*** Data excerpts Section Begins ***
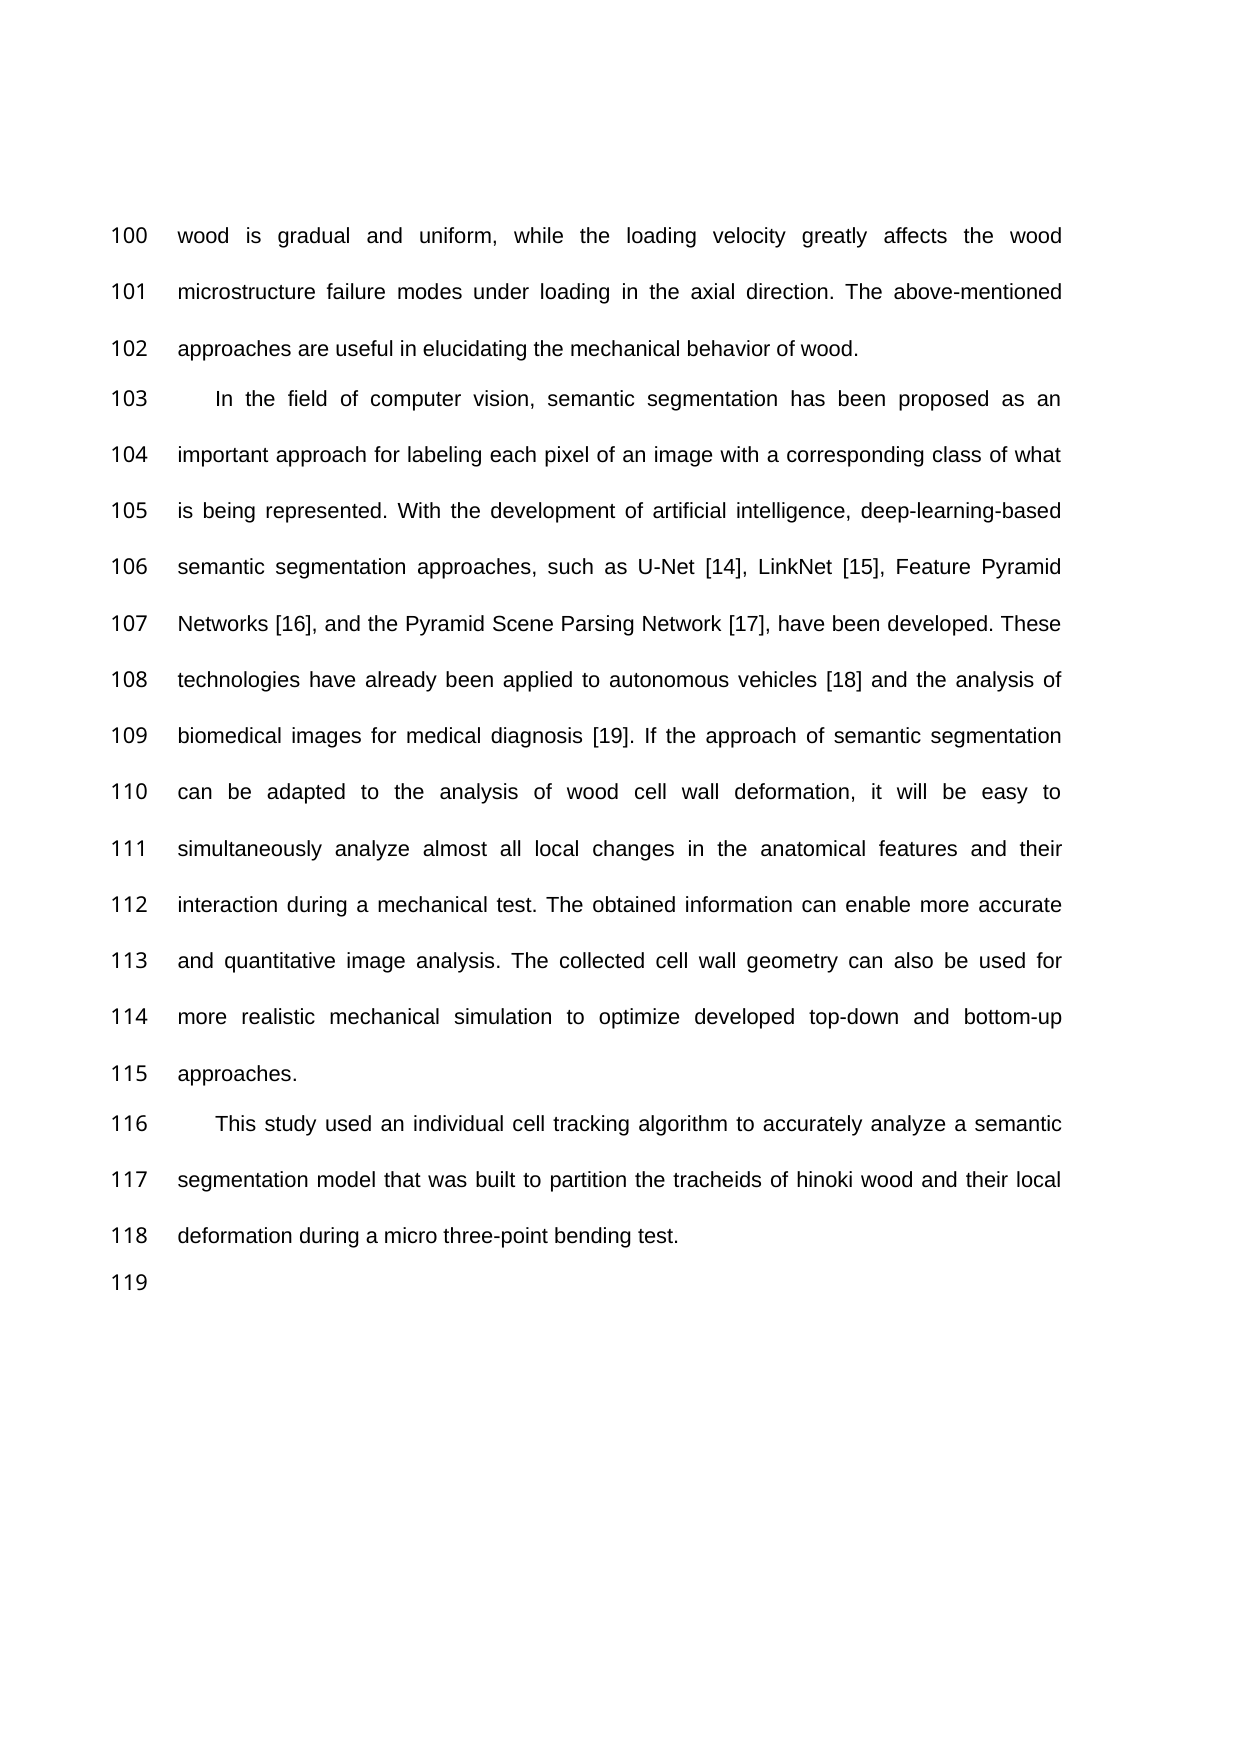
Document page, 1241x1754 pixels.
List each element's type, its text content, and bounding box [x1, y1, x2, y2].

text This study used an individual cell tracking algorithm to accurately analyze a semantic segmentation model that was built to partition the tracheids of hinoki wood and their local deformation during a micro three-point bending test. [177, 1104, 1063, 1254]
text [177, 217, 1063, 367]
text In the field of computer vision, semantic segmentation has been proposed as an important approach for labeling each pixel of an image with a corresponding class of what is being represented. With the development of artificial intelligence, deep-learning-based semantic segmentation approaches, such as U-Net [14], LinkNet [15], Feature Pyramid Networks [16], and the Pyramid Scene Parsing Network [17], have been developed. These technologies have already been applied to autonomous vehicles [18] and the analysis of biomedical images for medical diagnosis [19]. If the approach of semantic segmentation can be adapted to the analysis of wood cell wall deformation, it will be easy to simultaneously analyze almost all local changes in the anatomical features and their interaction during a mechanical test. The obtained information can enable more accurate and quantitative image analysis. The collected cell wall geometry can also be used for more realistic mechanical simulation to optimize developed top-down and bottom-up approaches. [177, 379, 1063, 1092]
*** Data excerpts Section Ends ***
*** Data excerpts Section Begins ***
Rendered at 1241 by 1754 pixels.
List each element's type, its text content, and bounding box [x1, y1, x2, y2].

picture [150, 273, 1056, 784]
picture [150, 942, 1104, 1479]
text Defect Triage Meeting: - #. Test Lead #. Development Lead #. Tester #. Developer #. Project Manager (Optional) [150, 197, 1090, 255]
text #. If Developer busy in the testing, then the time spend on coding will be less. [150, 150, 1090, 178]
*** Data excerpts Section Ends ***
*** Data excerpts Section Begins ***
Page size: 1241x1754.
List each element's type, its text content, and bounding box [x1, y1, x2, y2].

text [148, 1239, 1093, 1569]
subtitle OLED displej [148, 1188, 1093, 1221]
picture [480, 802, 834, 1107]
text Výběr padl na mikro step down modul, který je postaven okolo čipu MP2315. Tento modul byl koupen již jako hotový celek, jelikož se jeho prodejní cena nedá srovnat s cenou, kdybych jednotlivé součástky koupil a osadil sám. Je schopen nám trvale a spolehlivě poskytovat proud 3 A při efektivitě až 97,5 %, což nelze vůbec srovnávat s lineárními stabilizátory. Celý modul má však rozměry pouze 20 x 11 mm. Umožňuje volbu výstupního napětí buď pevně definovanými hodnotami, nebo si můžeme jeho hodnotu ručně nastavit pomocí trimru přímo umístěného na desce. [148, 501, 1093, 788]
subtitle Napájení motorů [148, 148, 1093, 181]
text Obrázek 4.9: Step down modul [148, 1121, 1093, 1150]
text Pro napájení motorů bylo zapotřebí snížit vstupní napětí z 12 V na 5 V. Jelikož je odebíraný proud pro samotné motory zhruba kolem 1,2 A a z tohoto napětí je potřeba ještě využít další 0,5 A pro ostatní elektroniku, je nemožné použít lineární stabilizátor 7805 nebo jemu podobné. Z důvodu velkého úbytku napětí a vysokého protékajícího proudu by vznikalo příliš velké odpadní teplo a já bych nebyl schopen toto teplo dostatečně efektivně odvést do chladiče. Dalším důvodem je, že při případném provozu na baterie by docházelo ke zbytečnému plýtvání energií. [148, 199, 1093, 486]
*** Data excerpts Section Ends ***
*Action item*.
The answer must be every line of the records above that holds the word "pixels".

*Solution to this task*.
Document page, 1241x1754 pixels.
Rendered at 1241 by 1754 pixels.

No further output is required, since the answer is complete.